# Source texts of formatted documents
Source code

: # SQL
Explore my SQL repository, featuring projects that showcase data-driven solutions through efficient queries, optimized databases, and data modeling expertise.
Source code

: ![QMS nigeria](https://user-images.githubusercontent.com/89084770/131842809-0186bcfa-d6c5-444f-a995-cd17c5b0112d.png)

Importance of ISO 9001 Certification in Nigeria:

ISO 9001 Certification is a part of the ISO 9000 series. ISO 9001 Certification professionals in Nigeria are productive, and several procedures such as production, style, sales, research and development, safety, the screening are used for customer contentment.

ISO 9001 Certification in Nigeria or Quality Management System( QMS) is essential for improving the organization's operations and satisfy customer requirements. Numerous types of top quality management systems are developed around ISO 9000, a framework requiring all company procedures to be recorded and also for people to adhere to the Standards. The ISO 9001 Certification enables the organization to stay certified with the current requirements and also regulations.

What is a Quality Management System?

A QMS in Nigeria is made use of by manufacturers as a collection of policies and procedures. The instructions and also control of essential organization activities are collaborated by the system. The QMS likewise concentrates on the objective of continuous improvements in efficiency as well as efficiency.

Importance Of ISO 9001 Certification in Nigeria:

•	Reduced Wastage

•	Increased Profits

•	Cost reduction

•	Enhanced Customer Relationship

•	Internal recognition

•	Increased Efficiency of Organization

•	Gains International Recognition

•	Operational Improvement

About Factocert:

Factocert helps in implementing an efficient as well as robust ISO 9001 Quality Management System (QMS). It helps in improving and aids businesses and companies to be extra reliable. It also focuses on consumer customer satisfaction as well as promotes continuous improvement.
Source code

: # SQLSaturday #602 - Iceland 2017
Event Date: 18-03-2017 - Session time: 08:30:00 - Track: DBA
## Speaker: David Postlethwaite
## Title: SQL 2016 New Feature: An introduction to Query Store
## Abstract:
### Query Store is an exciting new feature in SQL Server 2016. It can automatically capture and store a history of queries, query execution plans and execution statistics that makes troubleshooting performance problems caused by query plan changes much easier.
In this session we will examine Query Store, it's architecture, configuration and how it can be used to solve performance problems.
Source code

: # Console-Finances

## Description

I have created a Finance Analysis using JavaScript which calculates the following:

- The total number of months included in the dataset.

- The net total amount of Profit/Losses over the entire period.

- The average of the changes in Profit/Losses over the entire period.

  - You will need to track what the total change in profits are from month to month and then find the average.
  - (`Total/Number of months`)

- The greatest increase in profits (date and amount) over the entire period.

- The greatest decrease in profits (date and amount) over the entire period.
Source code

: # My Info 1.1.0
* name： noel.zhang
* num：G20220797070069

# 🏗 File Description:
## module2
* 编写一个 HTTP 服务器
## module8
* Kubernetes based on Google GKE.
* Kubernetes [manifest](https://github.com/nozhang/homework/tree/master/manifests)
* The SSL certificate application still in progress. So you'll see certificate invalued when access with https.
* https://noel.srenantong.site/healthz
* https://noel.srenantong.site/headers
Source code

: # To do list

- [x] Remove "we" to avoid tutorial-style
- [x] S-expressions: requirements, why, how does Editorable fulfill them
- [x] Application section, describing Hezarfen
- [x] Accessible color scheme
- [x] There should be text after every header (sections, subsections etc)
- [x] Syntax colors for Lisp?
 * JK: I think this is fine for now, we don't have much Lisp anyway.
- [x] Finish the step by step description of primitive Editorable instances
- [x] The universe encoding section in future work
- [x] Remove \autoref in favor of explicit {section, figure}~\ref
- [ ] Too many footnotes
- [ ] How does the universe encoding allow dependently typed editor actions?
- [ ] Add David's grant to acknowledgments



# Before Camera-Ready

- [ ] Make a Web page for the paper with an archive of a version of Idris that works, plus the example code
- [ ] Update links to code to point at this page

# Your objective
Rewrite the lines above in full, putting "QualityCert" wherever "Factocert" appears and keeping everything else the same.

# Solution to this task
Source code

: # SQL
Explore my SQL repository, featuring projects that showcase data-driven solutions through efficient queries, optimized databases, and data modeling expertise.
Source code

: ![QMS nigeria](https://user-images.githubusercontent.com/89084770/131842809-0186bcfa-d6c5-444f-a995-cd17c5b0112d.png)

Importance of ISO 9001 Certification in Nigeria:

ISO 9001 Certification is a part of the ISO 9000 series. ISO 9001 Certification professionals in Nigeria are productive, and several procedures such as production, style, sales, research and development, safety, the screening are used for customer contentment.

ISO 9001 Certification in Nigeria or Quality Management System( QMS) is essential for improving the organization's operations and satisfy customer requirements. Numerous types of top quality management systems are developed around ISO 9000, a framework requiring all company procedures to be recorded and also for people to adhere to the Standards. The ISO 9001 Certification enables the organization to stay certified with the current requirements and also regulations.

What is a Quality Management System?

A QMS in Nigeria is made use of by manufacturers as a collection of policies and procedures. The instructions and also control of essential organization activities are collaborated by the system. The QMS likewise concentrates on the objective of continuous improvements in efficiency as well as efficiency.

Importance Of ISO 9001 Certification in Nigeria:

•	Reduced Wastage

•	Increased Profits

•	Cost reduction

•	Enhanced Customer Relationship

•	Internal recognition

•	Increased Efficiency of Organization

•	Gains International Recognition

•	Operational Improvement

About QualityCert:

QualityCert helps in implementing an efficient as well as robust ISO 9001 Quality Management System (QMS). It helps in improving and aids businesses and companies to be extra reliable. It also focuses on consumer customer satisfaction as well as promotes continuous improvement.
Source code

: # SQLSaturday #602 - Iceland 2017
Event Date: 18-03-2017 - Session time: 08:30:00 - Track: DBA
## Speaker: David Postlethwaite
## Title: SQL 2016 New Feature: An introduction to Query Store
## Abstract:
### Query Store is an exciting new feature in SQL Server 2016. It can automatically capture and store a history of queries, query execution plans and execution statistics that makes troubleshooting performance problems caused by query plan changes much easier.
In this session we will examine Query Store, it's architecture, configuration and how it can be used to solve performance problems.
Source code

: # Console-Finances

## Description

I have created a Finance Analysis using JavaScript which calculates the following:

- The total number of months included in the dataset.

- The net total amount of Profit/Losses over the entire period.

- The average of the changes in Profit/Losses over the entire period.

  - You will need to track what the total change in profits are from month to month and then find the average.
  - (`Total/Number of months`)

- The greatest increase in profits (date and amount) over the entire period.

- The greatest decrease in profits (date and amount) over the entire period.
Source code

: # My Info 1.1.0
* name： noel.zhang
* num：G20220797070069

# 🏗 File Description:
## module2
* 编写一个 HTTP 服务器
## module8
* Kubernetes based on Google GKE.
* Kubernetes [manifest](https://github.com/nozhang/homework/tree/master/manifests)
* The SSL certificate application still in progress. So you'll see certificate invalued when access with https.
* https://noel.srenantong.site/healthz
* https://noel.srenantong.site/headers
Source code

: # To do list

- [x] Remove "we" to avoid tutorial-style
- [x] S-expressions: requirements, why, how does Editorable fulfill them
- [x] Application section, describing Hezarfen
- [x] Accessible color scheme
- [x] There should be text after every header (sections, subsections etc)
- [x] Syntax colors for Lisp?
 * JK: I think this is fine for now, we don't have much Lisp anyway.
- [x] Finish the step by step description of primitive Editorable instances
- [x] The universe encoding section in future work
- [x] Remove \autoref in favor of explicit {section, figure}~\ref
- [ ] Too many footnotes
- [ ] How does the universe encoding allow dependently typed editor actions?
- [ ] Add David's grant to acknowledgments



# Before Camera-Ready

- [ ] Make a Web page for the paper with an archive of a version of Idris that works, plus the example code
- [ ] Update links to code to point at this page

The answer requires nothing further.